On to JJ’s Paradise Hotel near Marigot Bay. Now descending down the driveway –can this really be this steep and rocky and narrow?  But abruptly we arrive and take that one step from van to hotel where manager Susan greets us with an icy drink of pink punch.  Rooms were assigned and we all found our cabanas-wood or cement, structures up and down the flowered paths, some old, some new, all unique. 

Very soon after we walked through the mangroves downhill towards the setting sun to JD’s restaurant, whereupon we gasped with delight at the beauty of the bay sparkling in the setting sun behind groups of palm trees and between the mountains on each side.  Ean says this is the bay where the boats are brought to be protected from hurricanes.  It is truly a safe haven from the sea and one can see that the inhabitants of this area must feel that too.  We shall see if the two weeks here engenders the same safe-haven feeling in us-as volunteers in this wild and seemingly uncontrolled place where not a straight line nor a flat surface nor a numerical grid of any sort exists.
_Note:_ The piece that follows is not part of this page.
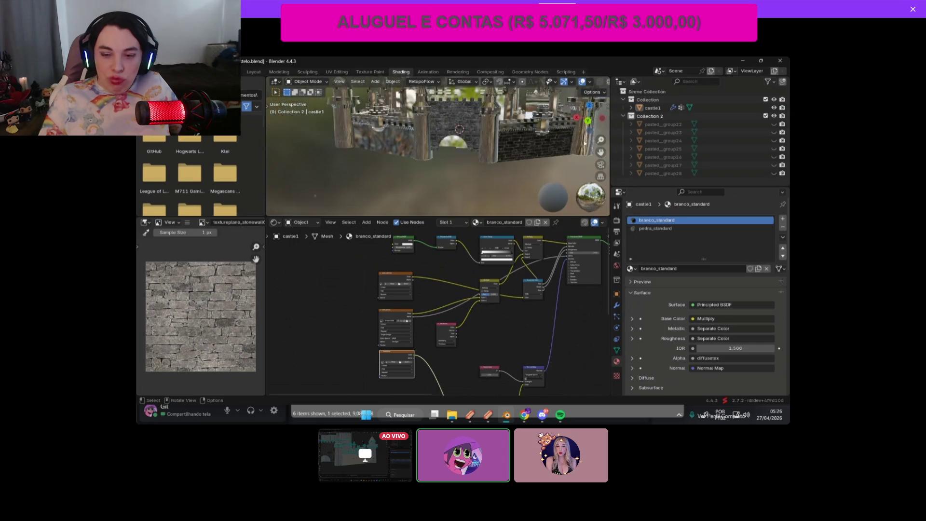
{"action": "scroll", "coordinate": [559, 284], "scroll_direction": "up", "scroll_amount": 1}
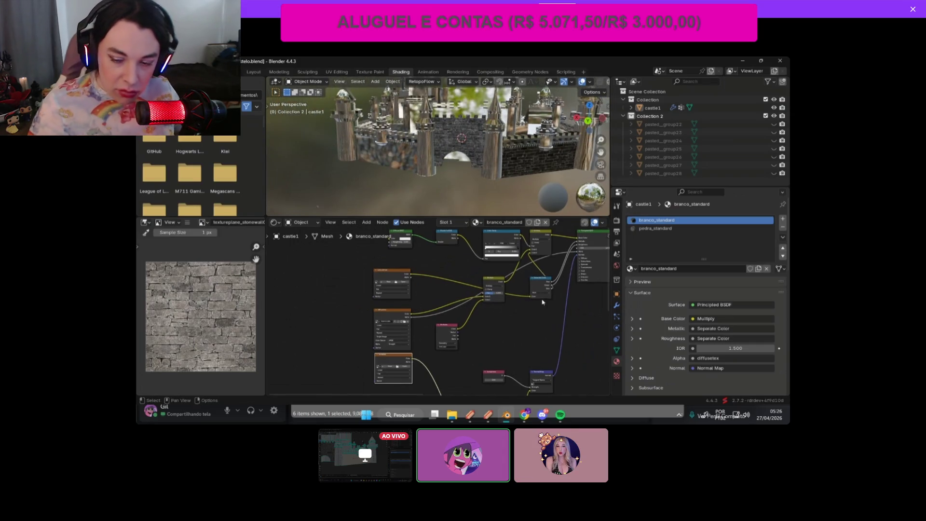
{"action": "left_click_drag", "start_coordinate": [388, 271], "coordinate": [365, 275]}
We were greeted by the dynamic duo of Bud [Philbrook] and Warren [Williams]. Warren is the logistics person here and has cradled this project from the beginning.  He has success and vast experience leading Global Volunteers teams all over the world.  Bud, the driving force in all senses of the term will lead this team. As President and CEO and vision-master-in-chief, he is the reason many of the volunteers chose this team.  Why not be lead by the President directly?  Why not hear the vision first hand? And why not see the community response and interaction of two forces in development as it is actually developing.  All present were anxious with anticipation of the upcoming stage-setting and thinking of the honor of being here on the ground floor. 

Next, a lovely fish and chicken and vegetable dinner, and did I mention the first ten volunteers has now grown to twenty-two people around the table as we met our Poland, India, and Tanzania Global Volunteer friends and other volunteers who came early.  This made for a challenging name game followed by introductions.  Some of us have experienced before the excitement and awe when first hearing of the diverse backgrounds and personalities of the volunteers. What an opportunity for new friends working together! 

Well now the sun has set, the stage has been set and most of the players have assembled and the journey begins.  If the definition of “happiness” is “shared experiences”, it will indeed be a very happy journey.